Task item ▸ In the firewood thread below, rewrite the part that opens with the words containing "## Waulie (Oct" and closes with "WoodPorn (Oct 18, 2012)", replacing "sparks" with "embers".

Extracted text ▸

Looks like you'll have a busy upcoming weekend.


----------



## thewoodlands (Oct 18, 2012)

WellSeasoned said:


> Looks like you'll have a busy upcoming weekend.


 Looks like Sunday will be the only good day this weekend. Still have a big Cherry up top that I want before we get a good snow, after I get that it's stacking time.

zap


----------



## Waulie (Oct 18, 2012)

Ironwood (hophornbeam) is my favorite! As for what to split, I agree with Rideau. Ironwood dries very well in the round and is a pretty low moisture wood to begin with. I have a half cord or so for this winter that I cut last summer, and it is very dry.

I have a couple live ironwoods in the 12" diameter range that look good. Who knows, in 40 years they might be 14" in diameter. 

Ironwood does throw sparks when burning (and when cutting now that I think about it). So, if you open your door with ironwood in it, watch out!


----------



## WoodPorn (Oct 18, 2012)

Thistle said:


> Hophornbeam/Ironwood,Black Cherry base.


 
Thisle, You a turner too?

Dataset extract ▸

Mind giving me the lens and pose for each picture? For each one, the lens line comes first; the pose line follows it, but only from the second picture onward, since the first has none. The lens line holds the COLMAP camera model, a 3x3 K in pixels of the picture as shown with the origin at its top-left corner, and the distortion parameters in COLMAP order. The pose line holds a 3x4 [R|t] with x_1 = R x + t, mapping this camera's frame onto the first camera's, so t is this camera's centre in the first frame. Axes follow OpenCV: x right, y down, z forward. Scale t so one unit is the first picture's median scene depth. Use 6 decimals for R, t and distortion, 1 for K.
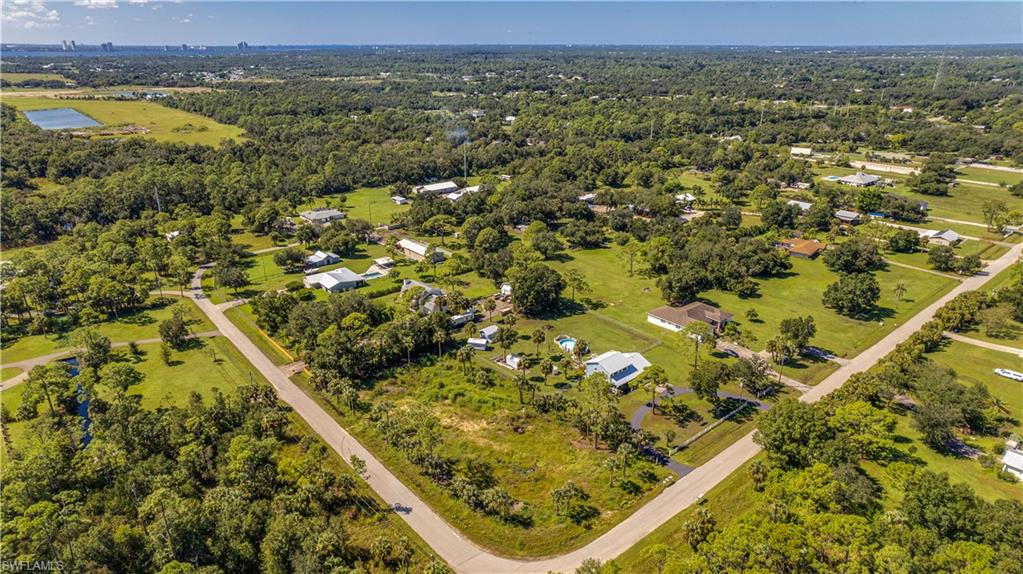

Response ▸
## Waulie (Oct 18, 2012)

Ironwood (hophornbeam) is my favorite! As for what to split, I agree with Rideau. Ironwood dries very well in the round and is a pretty low moisture wood to begin with. I have a half cord or so for this winter that I cut last summer, and it is very dry.

I have a couple live ironwoods in the 12" diameter range that look good. Who knows, in 40 years they might be 14" in diameter. 

Ironwood does throw embers when burning (and when cutting now that I think about it). So, if you open your door with ironwood in it, watch out!


----------



## WoodPorn (Oct 18, 2012)